▸ PAGINATEKST:
==================================================
Werknemers behouden voortaan aanvullend pensioen bij verhuis naar ander EU-land
Werknemers die van de ene Europese lidstaat naar een andere verhuizen, zullen voortaan hun opgebouwde aanvullende pensioenrechten kunnen meenemen. Daar hebben de onderhandelaars van het Europees Parlement en de lidstaten een akkoord over bereikt.
Het behoud van het wettelijk pensioen bij verhuis naar het buitenland wordt door de Europese wetgeving reeds gewaarborgd. Over het aanvullend pensioen – de zogenaamde tweede pijler, die bij loontrekkenden gefinancierd wordt door de werkgever – bestonden nog geen afspraken. In 2005 diende de Europese Commissie voor het eerst een wetsvoorstel in dat die lacune moest verhelpen. Het heeft uiteindelijk acht jaar geduurd eer het Parlement en de Raad een akkoord konden bereiken.
==================================================
▸ AANGELEVERDE LIJST:
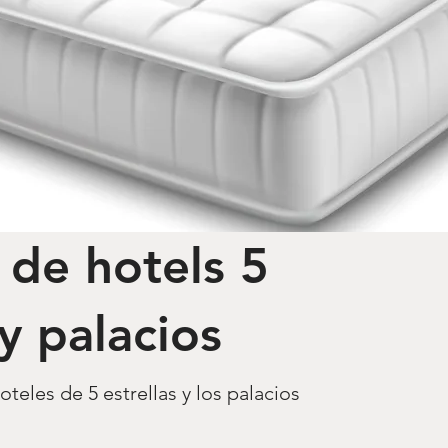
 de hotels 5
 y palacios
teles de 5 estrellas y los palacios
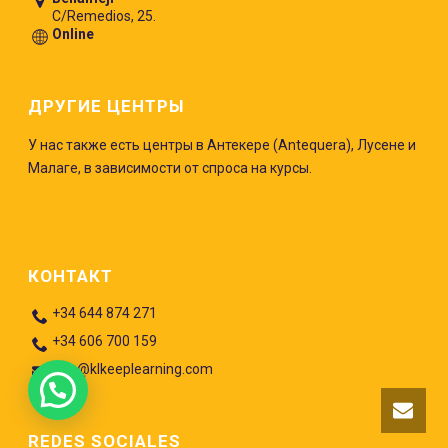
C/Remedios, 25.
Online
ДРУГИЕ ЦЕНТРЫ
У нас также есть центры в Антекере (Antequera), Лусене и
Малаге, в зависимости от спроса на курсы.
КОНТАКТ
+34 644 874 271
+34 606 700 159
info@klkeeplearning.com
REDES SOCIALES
==================================================
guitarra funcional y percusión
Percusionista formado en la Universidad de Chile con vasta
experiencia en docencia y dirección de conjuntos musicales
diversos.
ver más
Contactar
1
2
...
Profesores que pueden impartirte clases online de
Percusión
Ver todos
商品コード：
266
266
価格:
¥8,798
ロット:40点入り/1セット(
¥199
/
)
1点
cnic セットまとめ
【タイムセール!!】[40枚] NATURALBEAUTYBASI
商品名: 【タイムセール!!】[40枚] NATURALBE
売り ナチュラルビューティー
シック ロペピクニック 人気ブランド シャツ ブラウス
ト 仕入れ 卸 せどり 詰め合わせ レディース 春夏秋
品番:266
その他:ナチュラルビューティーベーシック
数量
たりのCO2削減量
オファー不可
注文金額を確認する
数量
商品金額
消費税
==================================================
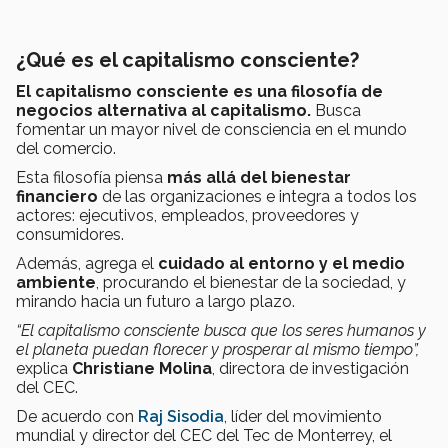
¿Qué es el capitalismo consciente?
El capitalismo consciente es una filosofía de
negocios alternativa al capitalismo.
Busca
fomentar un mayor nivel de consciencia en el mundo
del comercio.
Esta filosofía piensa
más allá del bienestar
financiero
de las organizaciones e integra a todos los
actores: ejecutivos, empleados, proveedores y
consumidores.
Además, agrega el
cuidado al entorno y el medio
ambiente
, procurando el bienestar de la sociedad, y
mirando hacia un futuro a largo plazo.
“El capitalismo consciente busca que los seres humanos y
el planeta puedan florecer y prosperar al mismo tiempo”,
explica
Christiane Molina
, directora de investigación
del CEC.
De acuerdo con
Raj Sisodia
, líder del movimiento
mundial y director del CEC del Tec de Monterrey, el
==================================================
▸ OPDRACHT A: Vervang in het gedeelte van de paginatekst van "Werknemers behouden voortaan" tot en met "akkoord over bereikt." het woord "onderhandelaars" door "vertegenwoordigers" en geef dat gedeelte opnieuw weer.
▸ OPDRACHT B:
Beantwoord op basis van de paginatekst de volgende vragen.
(i) Wier onderhandelaars bereikten een akkoord over het meenemen van aanvullende pensioenrechten?
(ii) In welk jaar diende de Europese Commissie voor het eerst een wetsvoorstel in?
(iii) Door wie wordt de tweede pijler bij loontrekkenden gefinancierd?

▸ ANTWOORDVAK A:
Werknemers behouden voortaan aanvullend pensioen bij verhuis naar ander EU-land
Werknemers die van de ene Europese lidstaat naar een andere verhuizen, zullen voortaan hun opgebouwde aanvullende pensioenrechten kunnen meenemen. Daar hebben de vertegenwoordigers van het Europees Parlement en de lidstaten een akkoord over bereikt.

▸ ANTWOORDVAK B:
(i) Die van het Europees Parlement en de lidstaten.
(ii) In 2005.
(iii) Door de werkgever.